Task to complete -> Reproduce every line of the listing below word for word, without changing anything.

....

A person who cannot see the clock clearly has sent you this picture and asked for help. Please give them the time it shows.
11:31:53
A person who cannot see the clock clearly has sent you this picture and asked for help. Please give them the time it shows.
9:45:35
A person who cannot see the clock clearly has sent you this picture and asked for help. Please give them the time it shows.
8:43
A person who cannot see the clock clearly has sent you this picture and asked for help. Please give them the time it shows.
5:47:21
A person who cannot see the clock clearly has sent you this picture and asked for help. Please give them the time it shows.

....

Full solution ->
A person who cannot see the clock clearly has sent you this picture and asked for help. Please give them the time it shows.
11:31:53
A person who cannot see the clock clearly has sent you this picture and asked for help. Please give them the time it shows.
9:45:35
A person who cannot see the clock clearly has sent you this picture and asked for help. Please give them the time it shows.
8:43
A person who cannot see the clock clearly has sent you this picture and asked for help. Please give them the time it shows.
5:47:21
A person who cannot see the clock clearly has sent you this picture and asked for help. Please give them the time it shows.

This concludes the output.